李副廠長听了匯報,氣的直拍桌子︰「竟然敢在廠子里面干這種事情,真是好大的膽子!」
保安隊長立馬建議︰「李副廠長,我建議直接把許大茂當作流氓罪送到公安那邊去。至于秦淮茹,她和許大茂沒有實質性的發展,所以我建議開除她。」
李副廠長眉頭緊鎖,許大茂其實是他的人。
平時喝酒吃飯的,他都會帶上許大茂。
所以許大茂對他還算是有點用處。
而且,許大茂跟了他這麼久,也抓了他點小把柄。
李副廠長了解許大茂,如果這次自己不保他的話,難免會連累自己。
李副廠長輕咳了一聲,開口道︰「送公安就算了吧,畢竟許大茂同志也是第一次做這種事,總要給人家點機會嗎。」
「而且你剛才也說了,他們並沒有實質性的發展。」
李副廠長假裝思考了一下,這說道︰「我看這樣吧,就先撤銷他的放映員職務,讓他專心去掃廁所。」
「不光掃廁所,還要打掃整個廠里的衛生。給他兩個月的表現時間,看他的表現再說。
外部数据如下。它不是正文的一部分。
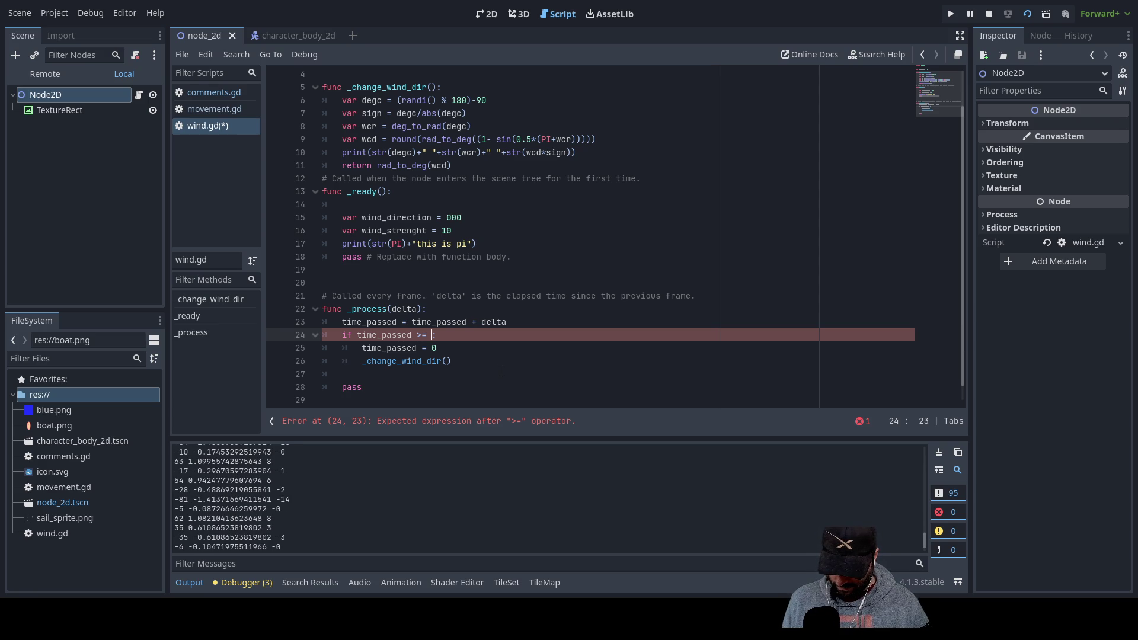
{"action": "type", "text": "wind"}
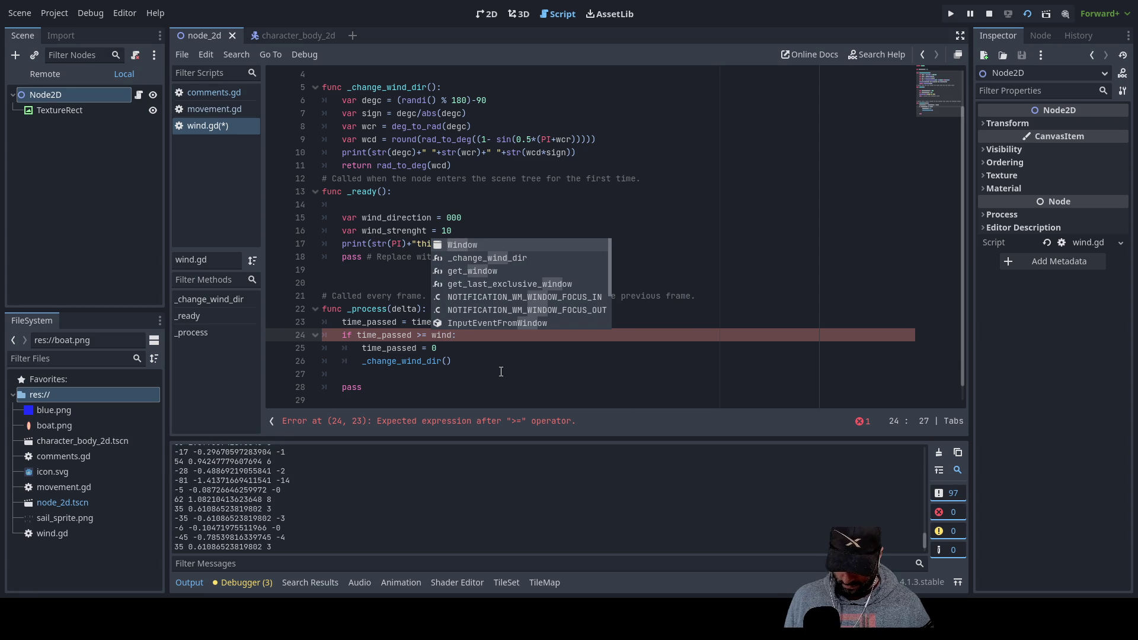
{"action": "type", "text": "_change"}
」
「至于秦淮茹嗎,就扣她三個月工資吧。看在她家里還有孩子份上,再加上也算是個受害者,我們也不能斷了人家的路。」
保安科長心里冷冷一笑︰「秦淮茹也真是好運,李副廠長為了保許大茂,還真是費勁了心思啊。」
不過他只是一個保安科長,也不好跟李副廠長嗦。
只好點頭︰「好,我現在就去辦。」
當天下午,秦淮茹和許大茂的事情就在全廠進行通報。
整個廠里,頓時一陣嘩然!
許大茂和秦淮茹頓時成了廠里的焦點,羞愧的無地自容。
走到哪里,都有人對他們指指點點。
傍晚,張明濤下班回到大院。
遠遠的,就看到傻柱在大門口張望。
當他看到張明濤後,立馬就掉頭走了。
張明濤注意到傻柱看自己的眼神不對,心里冷哼︰「這家伙回來了以後還不老實,一般人做完牢回來最起碼應該友善一點。但傻柱這家伙竟然還是那個熊樣。」
過了一會,張明濤看到傻柱來到賈張氏這里,于是笑著問道︰「傻柱,是來找我嬸嬸的嗎?」
傻柱冷哼︰「滾遠點,我看到你就煩,院子里就屬你最不是好東西!」
張明濤原本只是想逗逗傻柱,現在更是來了興致。
張明濤神秘一笑︰「傻柱啊,你就別找了。你還不知道吧?我嬸嬸今天在廠里,跟許大茂已經公開在一起了。」
「廠里都進行通報了,他們倆在小倉庫里面亂搞男女關系,被保衛科當場抓到了。」
傻柱頓時震驚的整個人都跳了起來︰「不可能,你胡說,秦姐不是這樣的人!」
張明濤聳聳肩︰「不信你可以問問院子里人啊,都是一個廠里的,大家都知道。」
傻柱這下徹底懵逼了!
在傻柱心里,秦淮茹就是他的女神。
他付出了這麼久都沒弄到秦淮茹,竟然給許大茂弄去了。